Anne Marie McDonnell: Extraordinary Rendition (Outsourcing Torture)

Anne Marie McDonnell: Convention

There is something sinister afoot in the new work of artist ANNE MARIE MCDONNELL . In a set of prints and a sculpted figures recently on view at Soho 20 a hand shoots a gun into a pie of blackbirds, a doughboy chef raises a bird speared on a chef's knife. There is a direct weaving of American politics into her images as violence, aggression and indifference to social problems are addressed.

She creates an allegorical set of chefs, each one addressing some issue that is of concern to the artist. The figures are constructed out of a childrens medium "model magic", a soft white air dried clay. The figures are "doughboys" like the one on TV, soft round and completely harmless; but here they are doing these outrageous acts. In "Can Marriage Be Saved" the white doughboy chef is pulling a bloody heart out of a wedding cake.
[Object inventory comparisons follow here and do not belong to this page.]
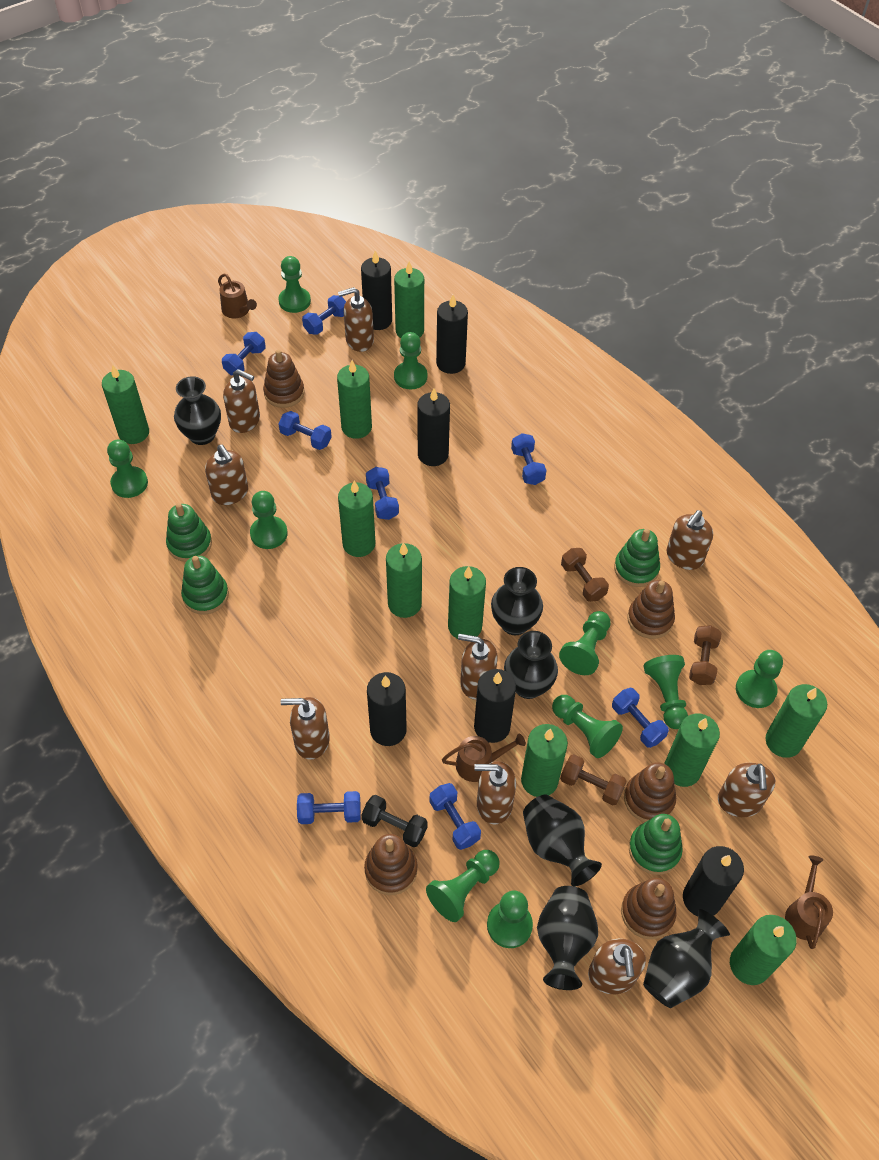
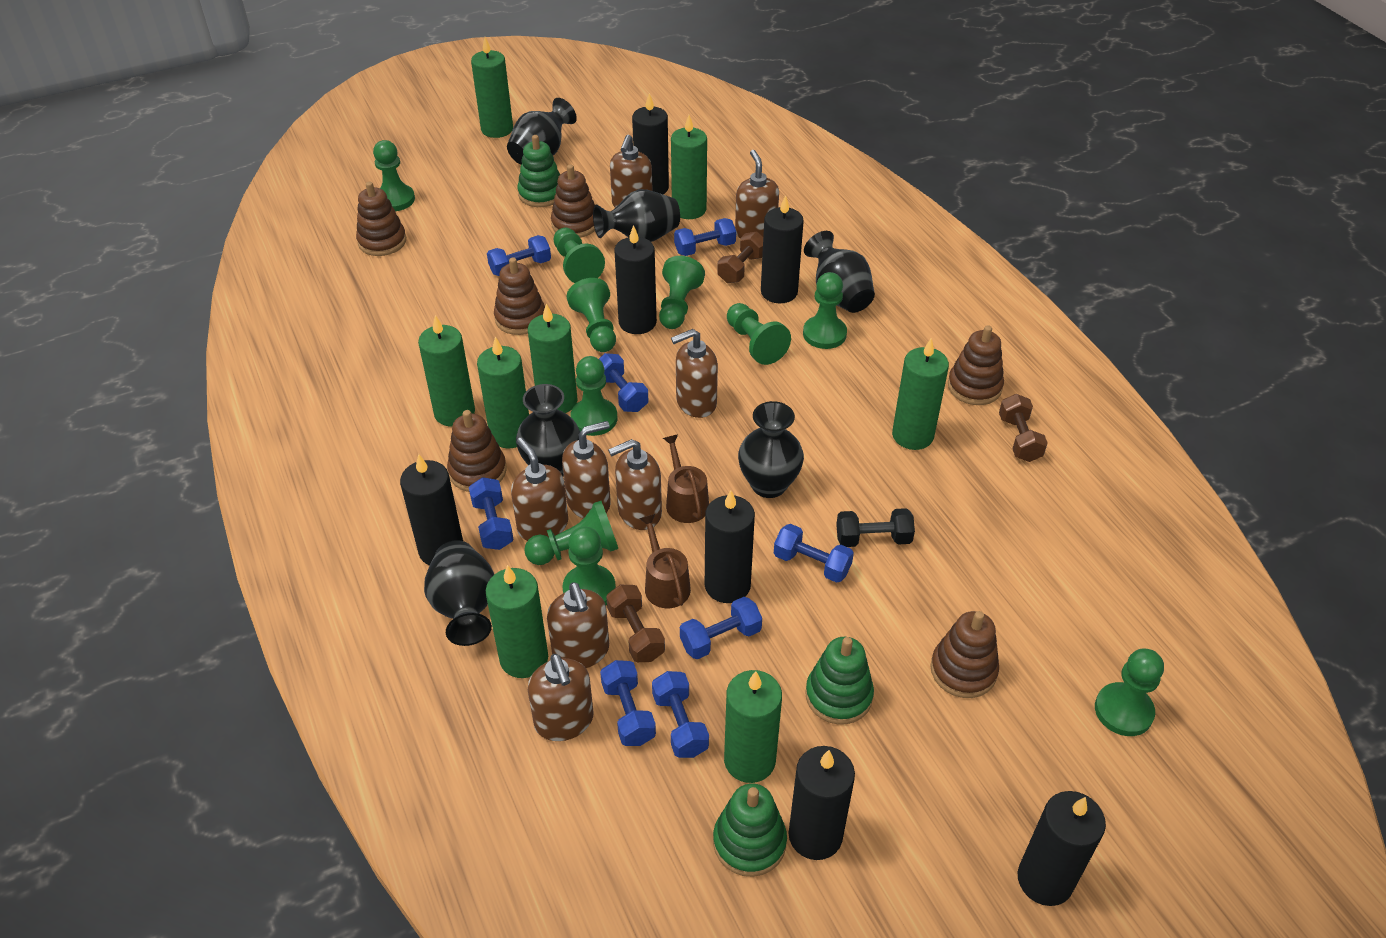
black candle: [361,251,392,330] [367,672,407,746] [417,388,450,466] [436,295,468,374] [474,669,516,743] [683,846,744,916] = 6 -> [400,454,463,566] [614,225,657,334] [632,93,669,194] [705,490,755,603] [761,195,804,303] [788,746,855,860] [1018,791,1106,906] = 7
brown soap dispenser: [205,445,248,505] [223,369,260,433] [281,697,330,760] [338,287,374,352] [458,634,498,700] [474,761,516,824] [588,939,646,994] [666,510,713,570] [718,763,775,817] = 9 -> [511,438,568,541] [528,654,594,741] [547,583,609,668] [562,421,611,519] [608,439,662,530] [610,134,653,208] [671,329,718,418] [735,150,779,238] = 8
brown stacking toy: [263,349,304,408] [364,834,418,895] [621,878,677,939] [624,762,676,822] [627,580,675,639] = 5 -> [356,182,406,256] [447,410,507,492] [494,257,545,335] [551,164,595,238] [930,611,999,698] [948,325,1004,405] = 6
brown watering can: [218,274,257,319] [442,734,526,782] [785,856,833,949] = 3 -> [639,514,691,608] [663,435,709,523] = 2
green candle: [102,365,149,444] [337,360,372,439] [338,481,375,557] [386,542,422,618] [394,262,424,338] [448,566,486,639] [521,724,568,797] [664,714,720,787] [730,915,797,985] [765,684,827,758] = 10 -> [418,315,475,427] [471,37,513,138] [477,336,529,448] [486,565,548,678] [528,304,578,413] [671,115,707,219] [724,670,782,783] [892,338,949,450] = 8
green stacking toy: [166,503,212,562] [181,556,229,614] [614,529,660,587] [629,814,683,875] = 4 -> [517,135,560,207] [713,783,787,877] [805,637,874,724] = 3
In "Freegan Chef" a doughboy chef goes diving in a garbage pail trying to gather sustinence from what society has discarded.

I rather liked her "America Cooks" in which the doughboy chef proffers a tray of pills. Is this a reference to America’s chemical-societal solutions to such issues as hyperactivism, insomnia, phychosis and erectile dysfunction? Maybe there is a pill for everything. Another interesting piece is both a sculpture and a print: "The Sanctitiy of Vegetables". The sculpture has the chef raising a bunch of vegetables on high as a priest might raise the blesed sacrament. Yes, vegetables are sacred, everybody knows that; eat your vegetables has been a household mantra throughout our society for years. Vegetables have never harmed anyone, they can't.

The artist has made a print on the same subject. In the print, just the hands are seen raising the vegetables. This collograph is constructed out of a painterly field of color onto which paper silhouettes are applied in a process known in the print world as "chin colle". McDonnell uses this technique freely as she sketches out her ideas with the kitchen as the centerpoint for her commentary on American society.

She even celebrates patron saints of the kitchen. Saint Anthony of Egypt, the patron Saint of butchers, becomes a doughboy butcher wielding a metal implement. Saint Martha is the patron Saint of the kitchen. McDonnell uses her new found modus operandi to present her as a doughlady whipping up a large bowl of victuals. What is more welcome than a figure ready to feed the world?

There is joy as well as fear and loathing in this rather well-focused work as McDonnell takes on major issues with ease. She is not bothered by technical or artistic matters in the direct statements of social concern.